Reproduce the text of all the data below word for word, leaving out the pictures.
** BEGIN Records for processing **
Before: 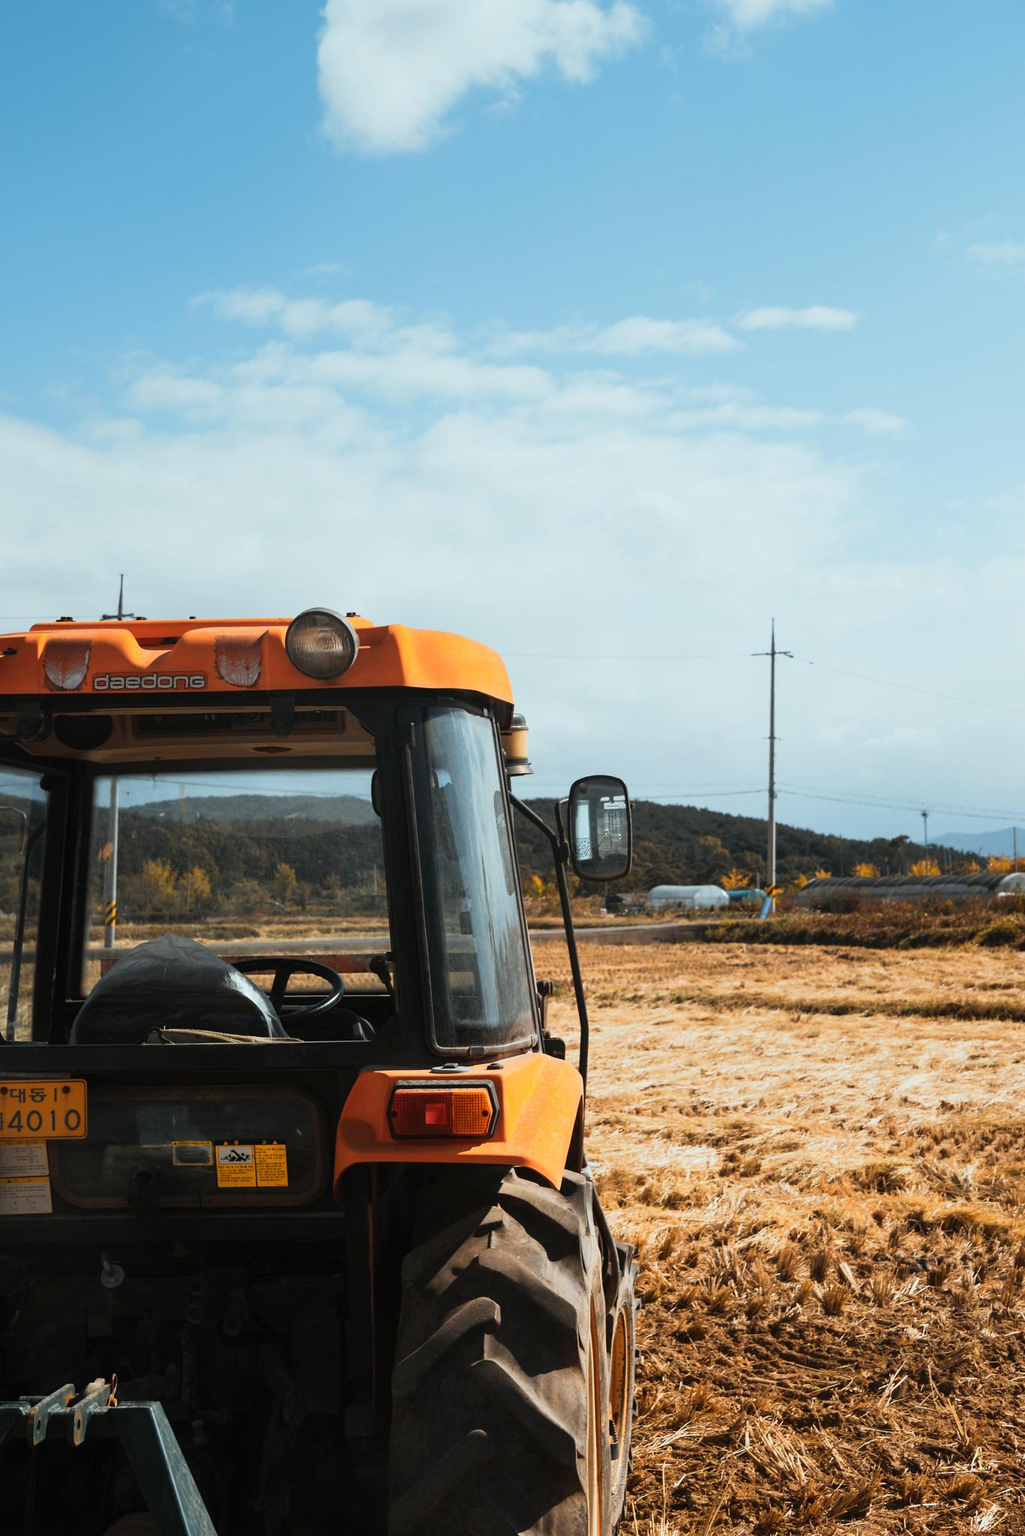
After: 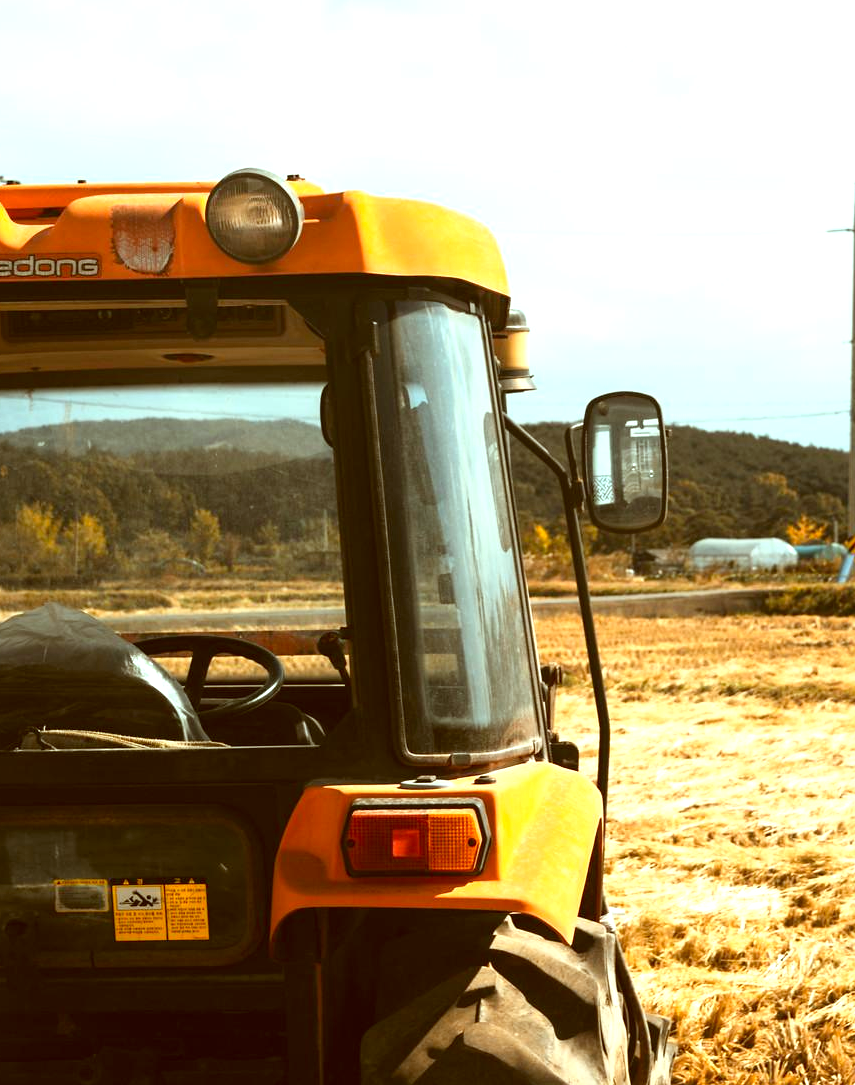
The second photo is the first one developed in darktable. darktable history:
color correction: highlights a* -5.49, highlights b* 9.8, shadows a* 9.58, shadows b* 24.85
crop: left 12.865%, top 31.394%, right 24.588%, bottom 15.612%
exposure: black level correction 0, exposure 0.841 EV, compensate exposure bias true, compensate highlight preservation false
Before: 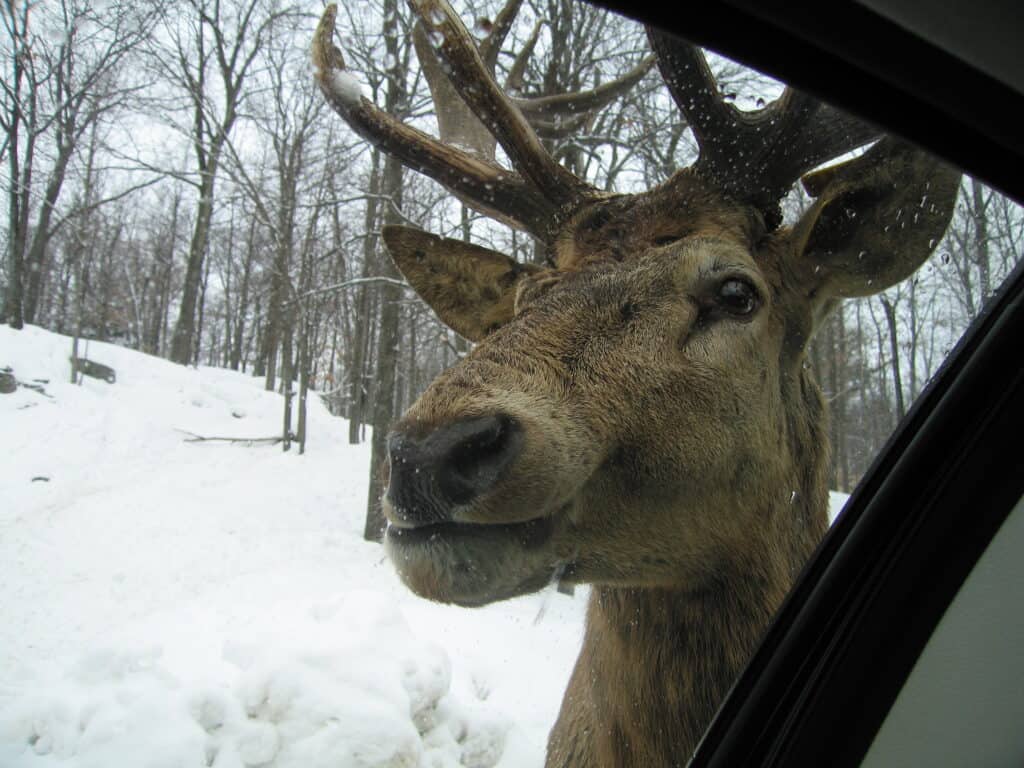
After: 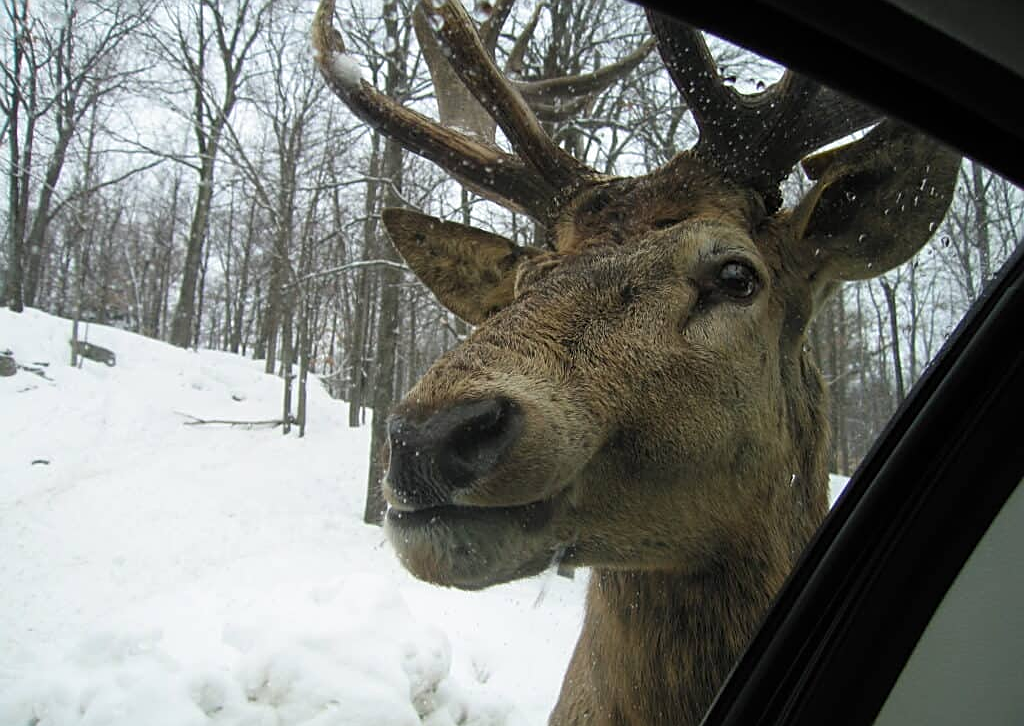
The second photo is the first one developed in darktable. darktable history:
crop and rotate: top 2.31%, bottom 3.073%
sharpen: amount 0.49
base curve: curves: ch0 [(0, 0) (0.989, 0.992)], preserve colors none
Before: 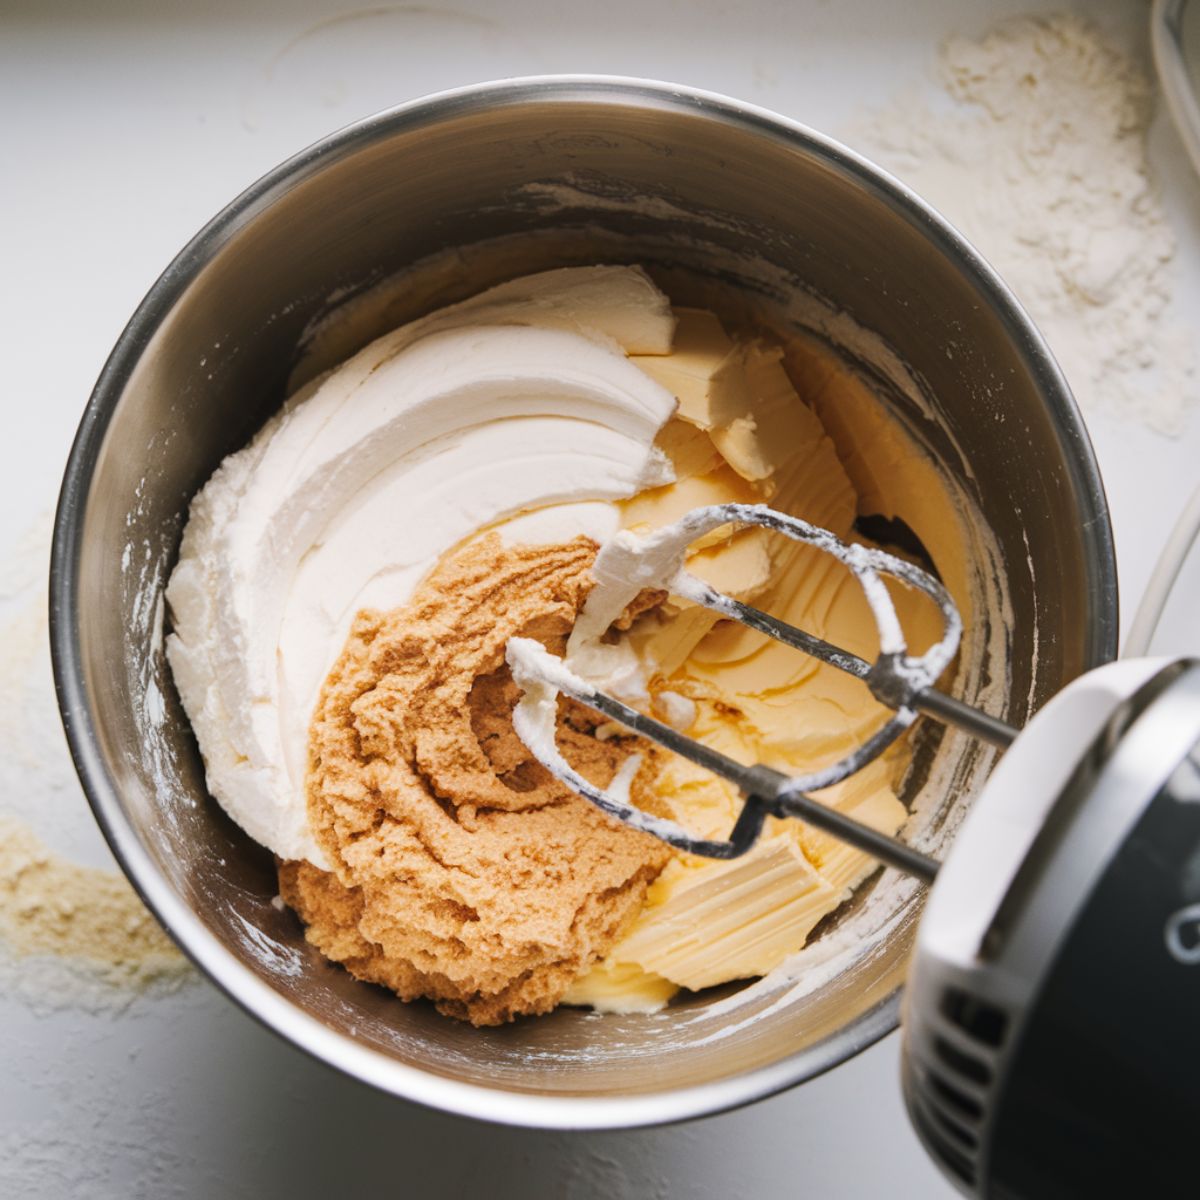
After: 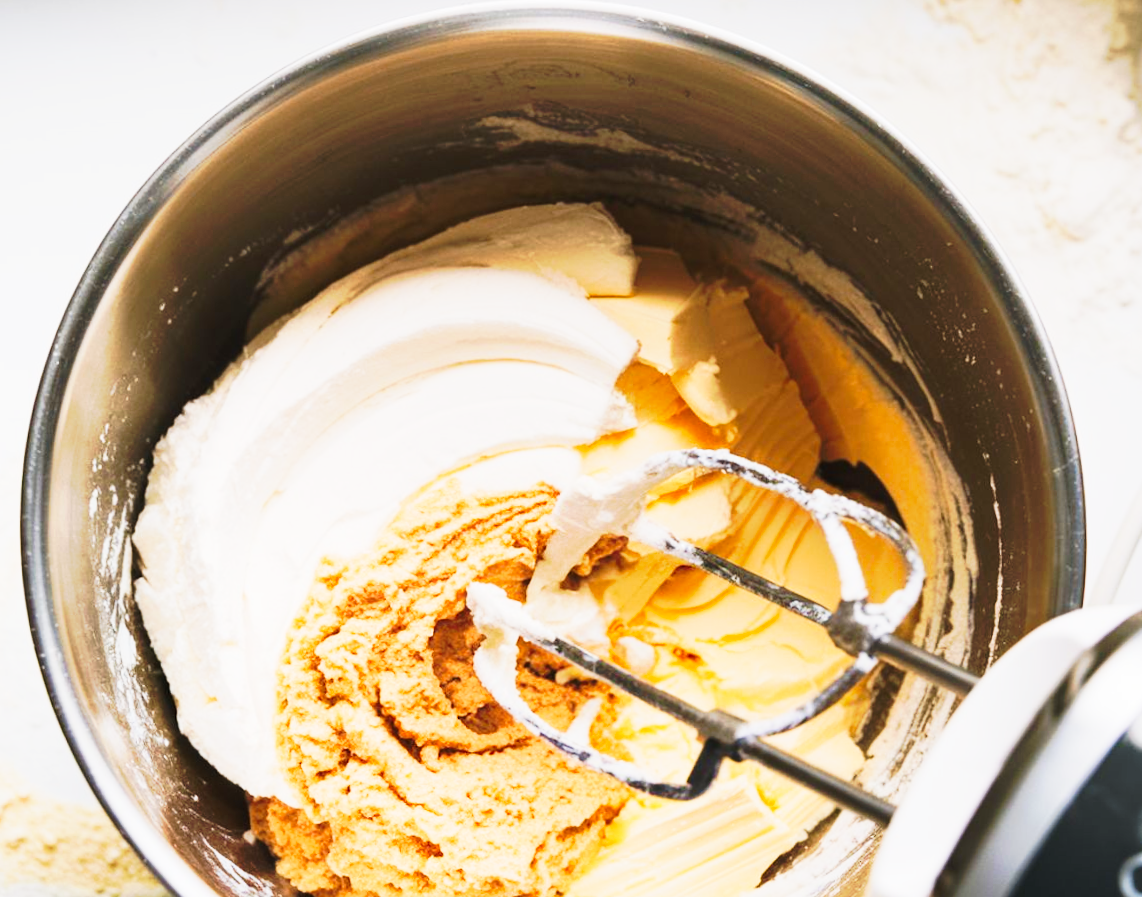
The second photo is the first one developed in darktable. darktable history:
** END Records for processing **
* _Full answer_
Before: 
After: 
The second photo is the first one developed in darktable. darktable history:
color correction: highlights a* -5.49, highlights b* 9.8, shadows a* 9.58, shadows b* 24.85
crop: left 12.865%, top 31.394%, right 24.588%, bottom 15.612%
exposure: black level correction 0, exposure 0.841 EV, compensate exposure bias true, compensate highlight preservation false
Before: 
After: 
The second photo is the first one developed in darktable. darktable history:
crop and rotate: top 2.31%, bottom 3.073%
sharpen: amount 0.49
base curve: curves: ch0 [(0, 0) (0.989, 0.992)], preserve colors none
Before: 
After: 
The second photo is the first one developed in darktable. darktable history:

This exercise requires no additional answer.